▶ _Exercise details_: Using the data beneath this instruction, retype only the lines from the one that contains "signpost | 19.52 +3.72" down to the one that contains "248</region> | 13.94 -0.90", both included, exactly as they appear.

Spatial grounding data:

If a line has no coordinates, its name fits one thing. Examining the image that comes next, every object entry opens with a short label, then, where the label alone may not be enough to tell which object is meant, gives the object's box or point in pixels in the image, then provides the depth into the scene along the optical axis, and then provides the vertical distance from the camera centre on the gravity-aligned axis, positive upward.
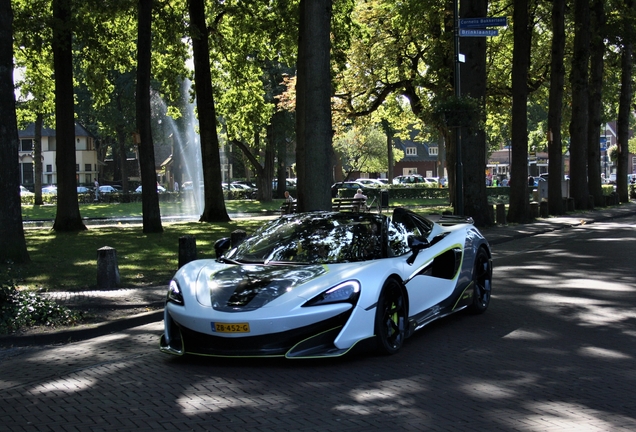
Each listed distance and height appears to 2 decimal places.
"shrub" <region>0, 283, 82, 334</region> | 9.30 -1.50
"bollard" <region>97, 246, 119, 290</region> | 12.70 -1.33
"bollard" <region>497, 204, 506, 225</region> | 27.61 -1.26
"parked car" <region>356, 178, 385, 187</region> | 78.74 +0.01
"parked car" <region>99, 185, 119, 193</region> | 79.62 +0.06
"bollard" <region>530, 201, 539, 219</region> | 31.55 -1.30
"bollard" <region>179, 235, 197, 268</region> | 13.88 -1.13
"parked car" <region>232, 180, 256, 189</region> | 82.19 +0.25
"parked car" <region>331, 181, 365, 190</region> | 68.09 -0.20
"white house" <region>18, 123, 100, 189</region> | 98.69 +4.56
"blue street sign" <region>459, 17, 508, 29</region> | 19.42 +3.96
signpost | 19.52 +3.72
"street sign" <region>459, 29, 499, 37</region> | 19.50 +3.71
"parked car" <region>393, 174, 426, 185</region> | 87.81 +0.16
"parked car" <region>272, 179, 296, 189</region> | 73.60 +0.01
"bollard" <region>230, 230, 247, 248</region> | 13.94 -0.90
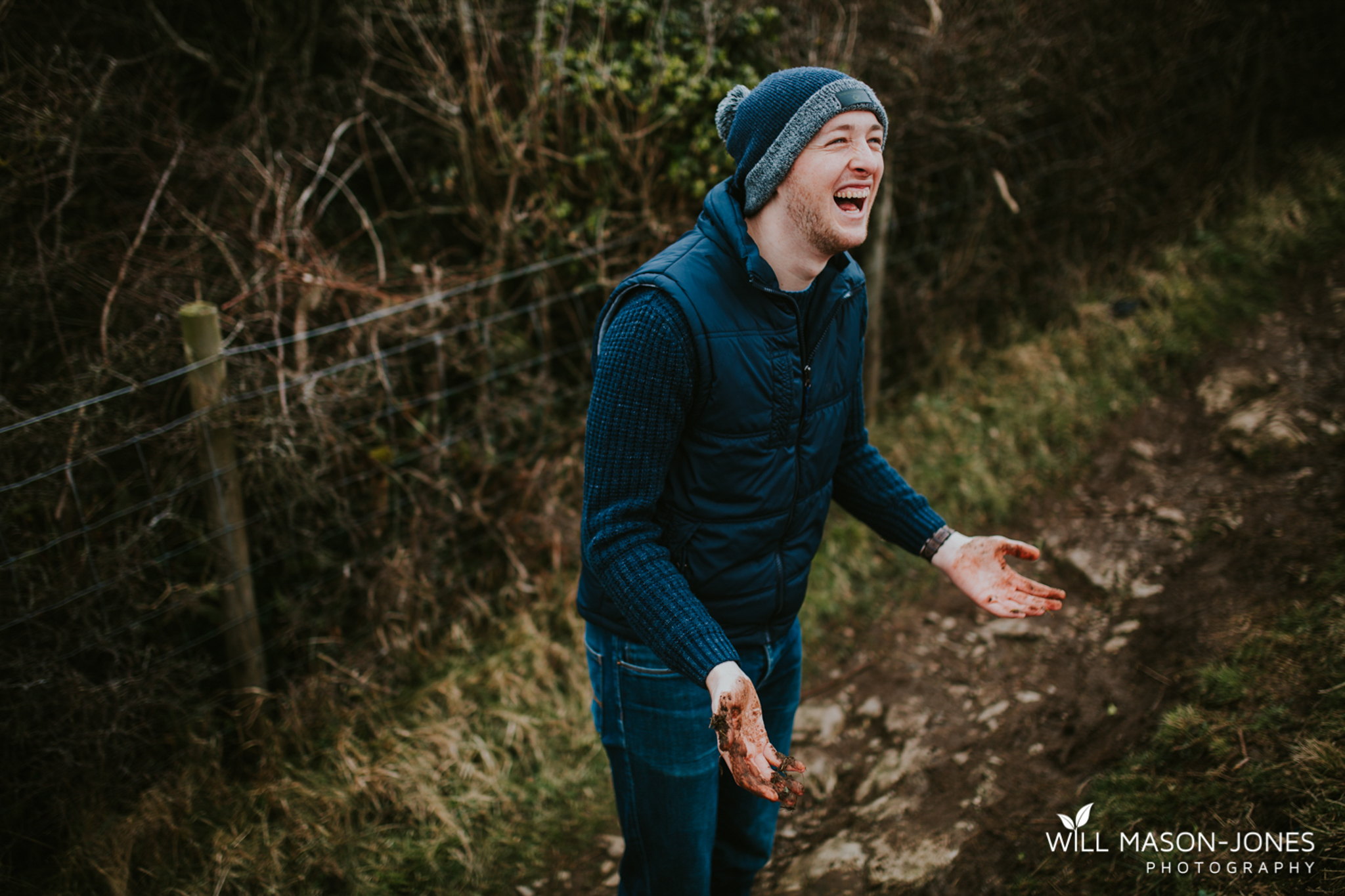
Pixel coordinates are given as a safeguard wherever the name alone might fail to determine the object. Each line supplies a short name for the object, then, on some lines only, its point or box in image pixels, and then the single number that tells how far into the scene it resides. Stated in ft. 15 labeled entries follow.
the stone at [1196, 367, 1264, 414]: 14.49
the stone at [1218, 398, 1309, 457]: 13.15
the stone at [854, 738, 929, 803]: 9.86
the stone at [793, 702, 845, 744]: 10.80
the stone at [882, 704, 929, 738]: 10.52
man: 5.21
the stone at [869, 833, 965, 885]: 8.50
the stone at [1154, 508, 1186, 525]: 12.69
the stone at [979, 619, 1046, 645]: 11.63
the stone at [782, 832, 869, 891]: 8.84
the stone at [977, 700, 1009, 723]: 10.44
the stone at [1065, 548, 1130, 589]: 12.05
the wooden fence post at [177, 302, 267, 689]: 9.39
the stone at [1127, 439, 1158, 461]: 14.14
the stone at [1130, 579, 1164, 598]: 11.59
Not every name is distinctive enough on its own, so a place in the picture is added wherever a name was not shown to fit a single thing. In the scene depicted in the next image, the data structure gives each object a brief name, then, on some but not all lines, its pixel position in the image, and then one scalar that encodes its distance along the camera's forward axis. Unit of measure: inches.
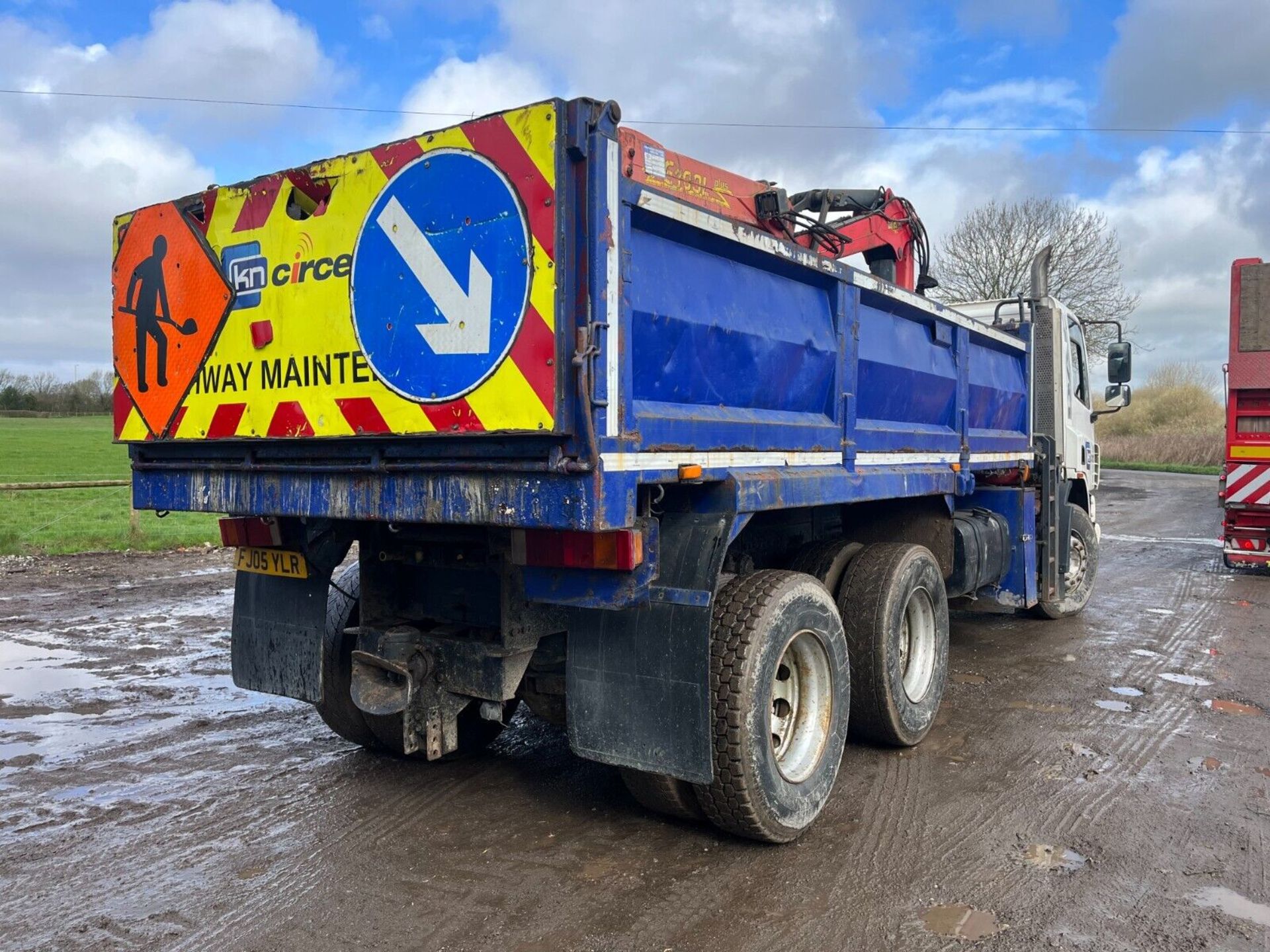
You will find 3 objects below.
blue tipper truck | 115.6
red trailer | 410.9
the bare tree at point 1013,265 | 1120.2
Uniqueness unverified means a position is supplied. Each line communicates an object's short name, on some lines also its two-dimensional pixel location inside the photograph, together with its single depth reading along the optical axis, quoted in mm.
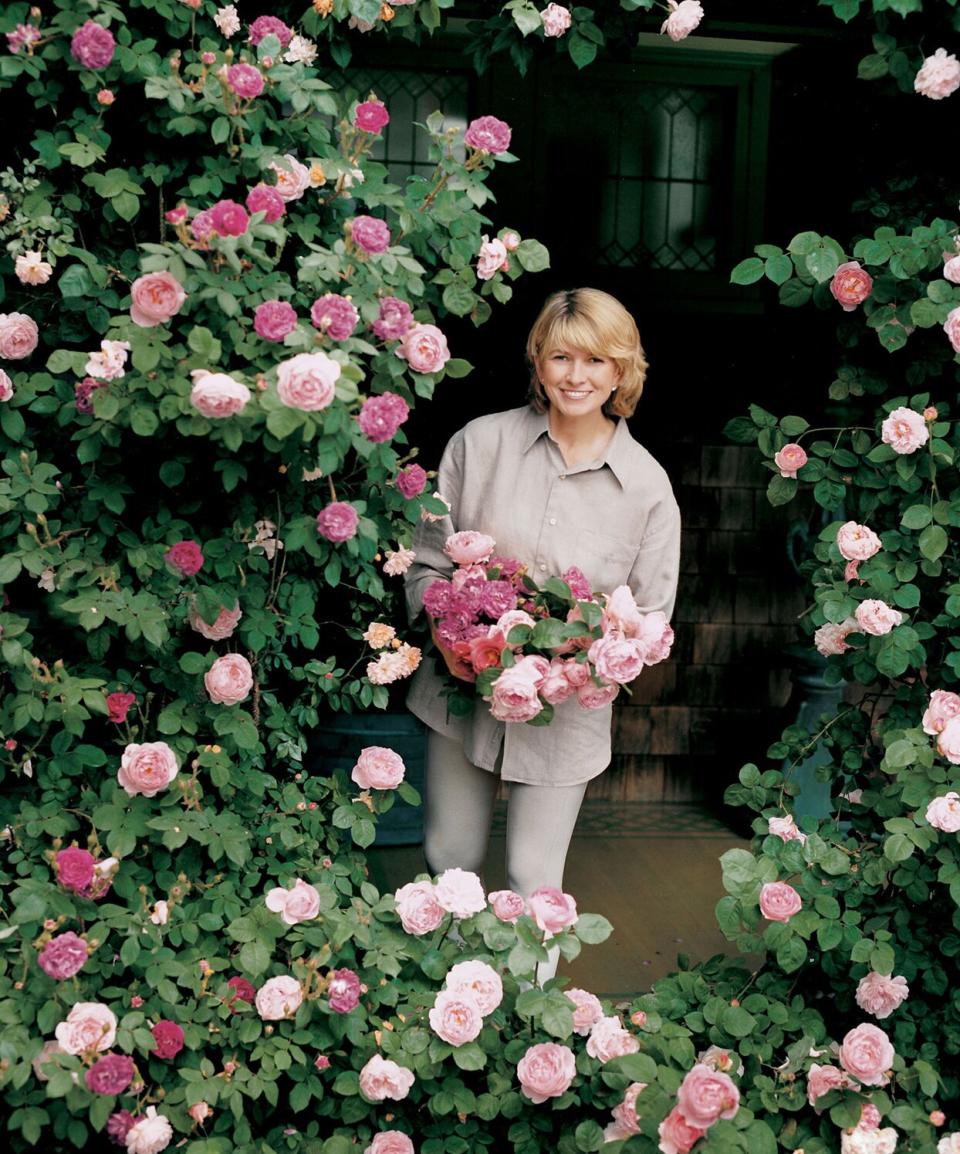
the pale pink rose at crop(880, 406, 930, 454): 2615
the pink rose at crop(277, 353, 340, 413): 2049
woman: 2717
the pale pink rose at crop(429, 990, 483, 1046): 2361
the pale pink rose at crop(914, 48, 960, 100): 2516
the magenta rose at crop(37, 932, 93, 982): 2160
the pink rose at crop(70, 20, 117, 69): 2166
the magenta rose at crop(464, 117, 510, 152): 2389
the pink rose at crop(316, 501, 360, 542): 2273
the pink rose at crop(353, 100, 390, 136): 2328
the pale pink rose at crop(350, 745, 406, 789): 2637
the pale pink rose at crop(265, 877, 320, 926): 2422
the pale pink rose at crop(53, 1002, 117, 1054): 2160
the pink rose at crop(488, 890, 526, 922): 2486
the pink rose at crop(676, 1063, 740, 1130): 2223
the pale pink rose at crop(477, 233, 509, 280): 2518
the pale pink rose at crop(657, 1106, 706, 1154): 2238
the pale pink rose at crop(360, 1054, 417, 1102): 2352
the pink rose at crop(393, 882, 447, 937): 2514
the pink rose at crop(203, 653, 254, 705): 2439
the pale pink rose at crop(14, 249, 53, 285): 2295
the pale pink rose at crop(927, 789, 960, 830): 2453
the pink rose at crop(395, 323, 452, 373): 2365
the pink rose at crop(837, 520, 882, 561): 2664
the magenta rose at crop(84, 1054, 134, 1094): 2123
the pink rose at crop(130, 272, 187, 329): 2143
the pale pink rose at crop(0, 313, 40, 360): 2324
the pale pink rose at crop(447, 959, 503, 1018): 2396
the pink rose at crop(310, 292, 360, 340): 2174
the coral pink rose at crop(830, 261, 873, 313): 2650
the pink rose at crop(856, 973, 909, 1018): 2562
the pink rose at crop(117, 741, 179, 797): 2352
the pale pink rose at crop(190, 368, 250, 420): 2055
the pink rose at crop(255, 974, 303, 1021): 2346
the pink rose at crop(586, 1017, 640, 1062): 2453
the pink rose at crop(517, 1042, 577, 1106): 2357
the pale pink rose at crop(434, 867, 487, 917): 2477
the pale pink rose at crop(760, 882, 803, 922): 2559
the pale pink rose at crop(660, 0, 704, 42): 2564
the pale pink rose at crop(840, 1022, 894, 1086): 2418
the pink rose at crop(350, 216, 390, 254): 2258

▶ _Reply_:
signpost | 19.52 +3.72
"street sign" <region>459, 29, 499, 37</region> | 19.50 +3.71
"parked car" <region>393, 174, 426, 185</region> | 87.81 +0.16
"parked car" <region>272, 179, 296, 189</region> | 73.60 +0.01
"bollard" <region>230, 230, 247, 248</region> | 13.94 -0.90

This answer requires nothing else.